取り組む課題: 酒田の街歩きを記した文章によると、「キャバレー白ばら」は何年まで営業していたでしょうか。

演習用文章:
酒田市の寿司割烹「こい勢」でのランチの後、かつての繁華街である日吉町(旧台町)界隈を散策。
明治時代に建てられた旧料亭を保存し、博物館として公開している「山王くらぶ」や・・・
今は、酒田舞妓の演舞が見られる観光施設となっている「相馬樓」を訪れ、往時の繁栄を偲んで回りました。
事前予約が必要で有料ではありますが、ここ相馬樓の演舞は一見の価値あり。
花柳界の文化の痕跡を垣間見ることができます。
美人画の竹久夢二も、ここ酒田の旦那衆には随分贔屓にしてもらったようで、その美術館も併設。
山王くらぶの向かい側には、つい最近の2015年まで営業していたという「キャバレー白ばら」の建物も残っています。札幌の最後の大型キャバレーが閉店した後の短い期間、日本最北のグランドキャバレーとなった時期もあったとか。
絶妙に魅力的な寂れ具合ではありますが、まだ夕方から営業を始めそうな雰囲気も残っています。昭和の面影遺産とも言うべき風情満点の建物ですね。
だれか内装をそのまま残して、カフェとかレストランにして公開してくれないかなぁ。

保存済みデータ項目:
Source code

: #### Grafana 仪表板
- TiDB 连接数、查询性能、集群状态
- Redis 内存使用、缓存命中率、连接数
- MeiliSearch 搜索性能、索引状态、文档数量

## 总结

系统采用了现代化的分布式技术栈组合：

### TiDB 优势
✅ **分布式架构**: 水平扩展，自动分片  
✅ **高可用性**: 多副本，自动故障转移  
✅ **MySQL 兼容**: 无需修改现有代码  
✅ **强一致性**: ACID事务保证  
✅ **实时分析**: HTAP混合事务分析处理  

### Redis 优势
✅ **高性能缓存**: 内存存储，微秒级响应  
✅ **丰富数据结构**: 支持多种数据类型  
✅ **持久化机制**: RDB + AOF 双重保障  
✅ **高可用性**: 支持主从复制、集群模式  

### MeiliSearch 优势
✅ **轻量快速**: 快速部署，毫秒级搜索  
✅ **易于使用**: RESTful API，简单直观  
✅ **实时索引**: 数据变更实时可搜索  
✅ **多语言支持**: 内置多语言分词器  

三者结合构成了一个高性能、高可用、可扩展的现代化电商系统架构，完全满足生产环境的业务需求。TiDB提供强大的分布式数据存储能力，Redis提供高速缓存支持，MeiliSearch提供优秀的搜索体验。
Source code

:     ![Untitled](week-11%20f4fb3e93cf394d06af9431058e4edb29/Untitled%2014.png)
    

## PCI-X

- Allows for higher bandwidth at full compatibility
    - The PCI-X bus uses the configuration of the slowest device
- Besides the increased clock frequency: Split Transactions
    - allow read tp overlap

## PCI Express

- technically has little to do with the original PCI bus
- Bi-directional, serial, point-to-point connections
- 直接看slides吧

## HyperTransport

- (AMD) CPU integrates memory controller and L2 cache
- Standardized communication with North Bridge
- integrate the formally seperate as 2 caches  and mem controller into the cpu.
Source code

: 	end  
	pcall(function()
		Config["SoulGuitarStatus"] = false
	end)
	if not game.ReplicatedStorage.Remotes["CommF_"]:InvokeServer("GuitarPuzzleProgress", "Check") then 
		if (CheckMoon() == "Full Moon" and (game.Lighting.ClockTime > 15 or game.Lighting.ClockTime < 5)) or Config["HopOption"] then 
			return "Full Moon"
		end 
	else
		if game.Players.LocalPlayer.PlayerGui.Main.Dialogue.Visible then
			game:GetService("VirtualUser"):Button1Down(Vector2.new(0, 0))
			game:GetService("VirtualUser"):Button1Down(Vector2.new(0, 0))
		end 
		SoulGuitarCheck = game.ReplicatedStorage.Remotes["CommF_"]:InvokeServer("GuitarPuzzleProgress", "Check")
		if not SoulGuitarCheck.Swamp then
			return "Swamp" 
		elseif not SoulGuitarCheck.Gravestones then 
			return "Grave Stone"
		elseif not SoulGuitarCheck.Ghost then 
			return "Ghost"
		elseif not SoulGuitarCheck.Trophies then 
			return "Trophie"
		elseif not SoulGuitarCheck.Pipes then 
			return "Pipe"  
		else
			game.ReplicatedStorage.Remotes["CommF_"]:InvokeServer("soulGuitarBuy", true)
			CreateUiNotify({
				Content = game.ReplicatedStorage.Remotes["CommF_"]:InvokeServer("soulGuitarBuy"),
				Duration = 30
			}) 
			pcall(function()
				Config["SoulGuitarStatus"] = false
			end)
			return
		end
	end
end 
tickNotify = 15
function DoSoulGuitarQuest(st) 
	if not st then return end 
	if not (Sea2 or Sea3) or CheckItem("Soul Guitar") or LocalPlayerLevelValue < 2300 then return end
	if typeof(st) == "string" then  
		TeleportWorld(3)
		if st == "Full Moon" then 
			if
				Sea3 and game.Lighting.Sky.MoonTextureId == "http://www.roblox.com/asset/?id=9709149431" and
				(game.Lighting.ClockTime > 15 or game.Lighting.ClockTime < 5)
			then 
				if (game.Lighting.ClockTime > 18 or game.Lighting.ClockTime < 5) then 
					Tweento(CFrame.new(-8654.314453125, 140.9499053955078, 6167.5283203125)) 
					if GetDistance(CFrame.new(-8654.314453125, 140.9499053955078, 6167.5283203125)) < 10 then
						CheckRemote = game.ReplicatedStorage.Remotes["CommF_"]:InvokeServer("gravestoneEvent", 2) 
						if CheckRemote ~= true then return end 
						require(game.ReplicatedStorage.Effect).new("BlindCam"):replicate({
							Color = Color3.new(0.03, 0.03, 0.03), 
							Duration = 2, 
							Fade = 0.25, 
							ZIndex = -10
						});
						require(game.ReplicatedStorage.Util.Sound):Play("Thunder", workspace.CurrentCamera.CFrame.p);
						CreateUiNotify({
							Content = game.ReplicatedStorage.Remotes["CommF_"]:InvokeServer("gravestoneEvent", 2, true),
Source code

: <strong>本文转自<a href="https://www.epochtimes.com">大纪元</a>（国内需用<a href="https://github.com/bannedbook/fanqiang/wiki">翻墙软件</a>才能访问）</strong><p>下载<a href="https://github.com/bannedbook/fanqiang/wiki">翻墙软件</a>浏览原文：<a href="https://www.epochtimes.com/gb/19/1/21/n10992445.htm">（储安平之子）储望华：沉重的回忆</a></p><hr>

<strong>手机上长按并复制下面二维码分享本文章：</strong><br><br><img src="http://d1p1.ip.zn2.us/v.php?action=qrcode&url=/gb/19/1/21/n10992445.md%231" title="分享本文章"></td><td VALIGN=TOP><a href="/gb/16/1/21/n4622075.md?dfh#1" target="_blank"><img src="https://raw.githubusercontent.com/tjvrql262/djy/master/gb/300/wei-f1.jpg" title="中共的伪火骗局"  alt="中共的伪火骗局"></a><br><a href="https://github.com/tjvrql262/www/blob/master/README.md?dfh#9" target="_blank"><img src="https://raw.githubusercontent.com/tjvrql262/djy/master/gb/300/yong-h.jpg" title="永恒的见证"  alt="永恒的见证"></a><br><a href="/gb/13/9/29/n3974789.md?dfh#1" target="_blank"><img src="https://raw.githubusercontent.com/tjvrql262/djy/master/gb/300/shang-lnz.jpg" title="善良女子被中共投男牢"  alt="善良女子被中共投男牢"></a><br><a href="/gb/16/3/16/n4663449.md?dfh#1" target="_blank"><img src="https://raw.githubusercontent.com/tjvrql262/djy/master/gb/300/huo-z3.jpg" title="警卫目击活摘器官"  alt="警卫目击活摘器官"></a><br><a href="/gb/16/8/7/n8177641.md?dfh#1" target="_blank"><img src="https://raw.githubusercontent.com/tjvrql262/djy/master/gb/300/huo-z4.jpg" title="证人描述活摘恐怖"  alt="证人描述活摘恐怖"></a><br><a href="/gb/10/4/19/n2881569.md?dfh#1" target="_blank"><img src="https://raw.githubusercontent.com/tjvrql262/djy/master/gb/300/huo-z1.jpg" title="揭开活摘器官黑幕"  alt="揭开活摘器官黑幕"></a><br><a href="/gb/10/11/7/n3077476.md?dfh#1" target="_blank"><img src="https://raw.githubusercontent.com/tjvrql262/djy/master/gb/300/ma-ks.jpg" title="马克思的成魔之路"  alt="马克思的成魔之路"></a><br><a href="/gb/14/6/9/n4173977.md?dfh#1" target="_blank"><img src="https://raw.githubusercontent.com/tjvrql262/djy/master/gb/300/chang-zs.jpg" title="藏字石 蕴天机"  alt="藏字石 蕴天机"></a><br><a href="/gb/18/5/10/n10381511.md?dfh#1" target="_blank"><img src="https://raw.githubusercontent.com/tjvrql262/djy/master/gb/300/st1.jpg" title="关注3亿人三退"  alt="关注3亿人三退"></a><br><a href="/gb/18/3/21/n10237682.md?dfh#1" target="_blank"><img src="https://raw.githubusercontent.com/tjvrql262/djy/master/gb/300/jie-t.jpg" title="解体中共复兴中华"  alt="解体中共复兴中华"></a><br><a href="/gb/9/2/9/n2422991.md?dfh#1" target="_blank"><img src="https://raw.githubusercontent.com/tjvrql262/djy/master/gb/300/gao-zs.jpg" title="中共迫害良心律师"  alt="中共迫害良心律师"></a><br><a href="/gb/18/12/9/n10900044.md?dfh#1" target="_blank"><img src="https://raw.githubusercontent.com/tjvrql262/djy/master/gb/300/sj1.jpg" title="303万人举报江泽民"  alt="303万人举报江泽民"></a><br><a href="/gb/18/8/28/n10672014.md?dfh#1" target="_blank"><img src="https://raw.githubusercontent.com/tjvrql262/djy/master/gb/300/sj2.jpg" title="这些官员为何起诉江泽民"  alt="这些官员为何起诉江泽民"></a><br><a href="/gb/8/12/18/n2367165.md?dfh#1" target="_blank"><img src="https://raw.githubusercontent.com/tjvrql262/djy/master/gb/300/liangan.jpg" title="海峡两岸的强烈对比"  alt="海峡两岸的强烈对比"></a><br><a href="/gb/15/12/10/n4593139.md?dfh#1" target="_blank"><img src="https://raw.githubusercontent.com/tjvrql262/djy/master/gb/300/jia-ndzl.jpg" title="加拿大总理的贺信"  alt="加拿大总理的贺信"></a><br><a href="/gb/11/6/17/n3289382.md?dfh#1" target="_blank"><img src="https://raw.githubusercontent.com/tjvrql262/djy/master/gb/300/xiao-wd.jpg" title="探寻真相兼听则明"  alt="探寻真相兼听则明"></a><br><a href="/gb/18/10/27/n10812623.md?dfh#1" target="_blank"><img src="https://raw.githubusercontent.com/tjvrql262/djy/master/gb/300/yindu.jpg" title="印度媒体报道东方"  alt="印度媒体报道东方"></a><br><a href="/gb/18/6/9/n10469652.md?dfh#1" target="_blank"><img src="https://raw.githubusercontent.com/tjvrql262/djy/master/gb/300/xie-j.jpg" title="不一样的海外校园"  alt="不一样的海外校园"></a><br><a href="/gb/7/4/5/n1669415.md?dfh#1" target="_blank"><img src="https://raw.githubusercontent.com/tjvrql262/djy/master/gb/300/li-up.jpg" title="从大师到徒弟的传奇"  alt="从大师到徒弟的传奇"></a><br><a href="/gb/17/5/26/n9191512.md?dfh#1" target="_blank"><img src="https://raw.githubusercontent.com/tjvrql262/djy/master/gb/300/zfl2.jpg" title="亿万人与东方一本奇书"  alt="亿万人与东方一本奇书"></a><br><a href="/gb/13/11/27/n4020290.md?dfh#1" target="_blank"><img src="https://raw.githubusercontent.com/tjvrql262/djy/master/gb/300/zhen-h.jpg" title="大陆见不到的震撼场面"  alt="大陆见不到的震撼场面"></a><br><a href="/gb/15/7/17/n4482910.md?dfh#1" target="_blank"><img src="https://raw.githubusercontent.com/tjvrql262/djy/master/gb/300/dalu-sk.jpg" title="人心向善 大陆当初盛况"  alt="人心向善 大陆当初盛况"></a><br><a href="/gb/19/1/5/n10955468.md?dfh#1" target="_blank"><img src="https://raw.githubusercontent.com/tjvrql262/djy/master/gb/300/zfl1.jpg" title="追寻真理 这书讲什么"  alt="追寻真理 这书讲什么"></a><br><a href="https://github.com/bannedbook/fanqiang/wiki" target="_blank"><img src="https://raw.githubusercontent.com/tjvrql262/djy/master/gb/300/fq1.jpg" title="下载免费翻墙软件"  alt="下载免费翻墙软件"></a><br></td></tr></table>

解答済み問題: 2015年まで営業していました。